19. Buddha Bodai Kosher Vegetarian Restaurant
5 Mott Street, nr. Worth St.; 212-566-8388
Contrary to popular belief, hippies from Woodstock did not invent mock meats; Chinese Buddhists did, and this unassuming spot at the southern tip of Mott Street is a worthy descendent of the tradition. If we counted correctly, there are 193 dishes on the menu, not including lunch specials, but the place earns a spot on this vegan food list for its Bar-B-Q Veg Meat alone – sweet, chewy, compulsively edible strips of wheat gluten that bear a striking resemblance to char siu.

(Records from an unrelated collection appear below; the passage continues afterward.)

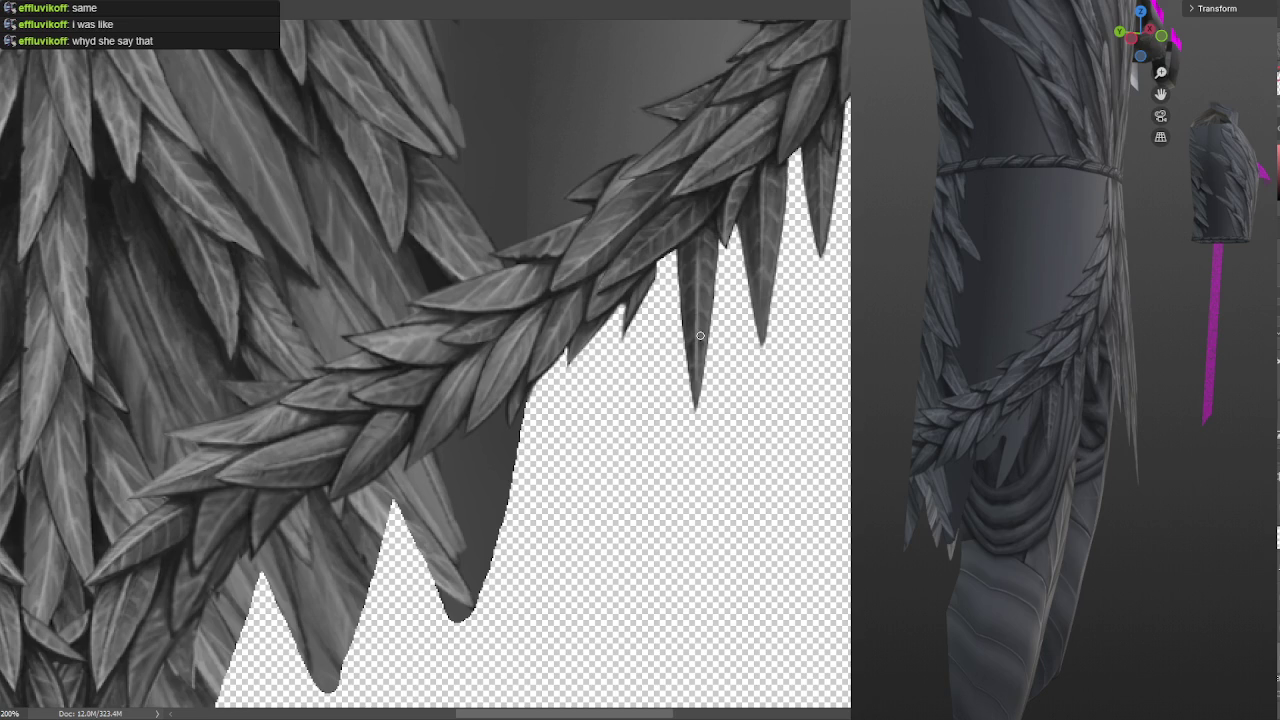
Repaint a feather's left edge in the right cluster and erase its thin stray sliver
left_click_drag(812, 284, 764, 310)
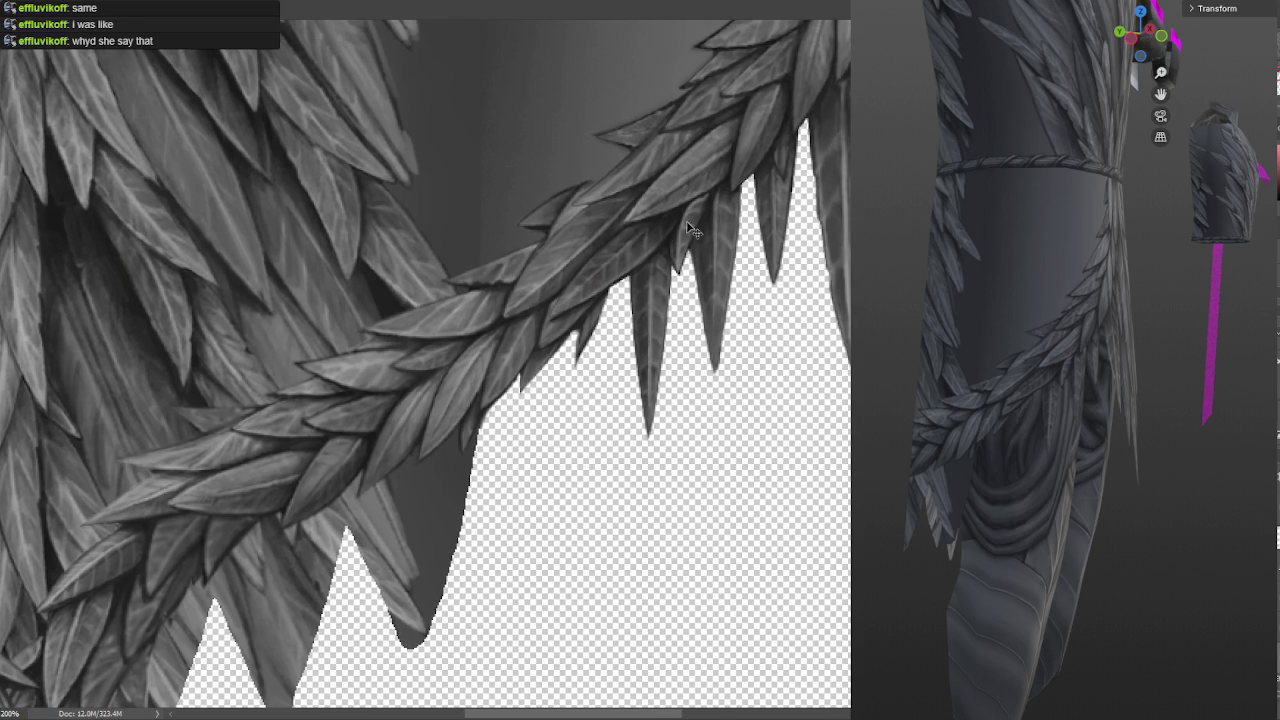
scroll(690, 230, "down", 1, "alt")
left_click_drag(760, 160, 712, 222)
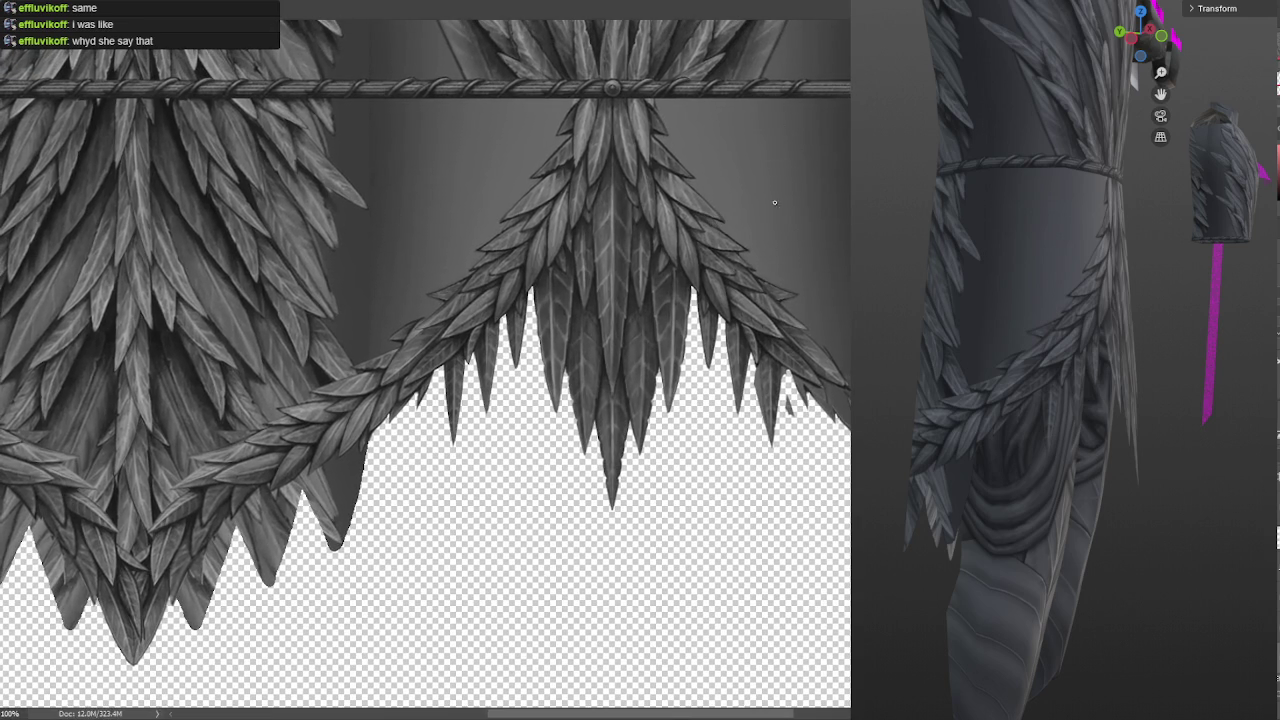
scroll(765, 220, "down", 1)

The chicken in the General Tso’s is made from soy and may remind you, in a not unpleasant way, of a Krispy Kreme doughnut crossed with a McNugget. There’s dim sum every day until 4 p.m. And if you’re just looking for something nice and green, the kitchen stir-fries a mean mess of pea shoots.
20. Adelina’s Fraschetta Romana
159 Greenpoint Ave., nr. Leonard St., Greenpoint; 347-763-0152
This under-the-radar osteria with a vegetarian bent went totally meatless in early 2019, but 75 percent of the menu is straight-up vegan or vegan-izable. What’s more, it’s all pretty good, especially crisp squares of panelle served with vegan lemon aïoli and pastas like butternut-squash-stuffed ravioli. Pizza’s the thing, though, and it comes two ways: as oval-shaped pinsa Romana (made with a high-hydration dough and a mix of flours), and in the Neapolitan montanara-style: flash-fried, topped with vegan “cheese,” then baked, which gives the dough a bit of a flavor boost.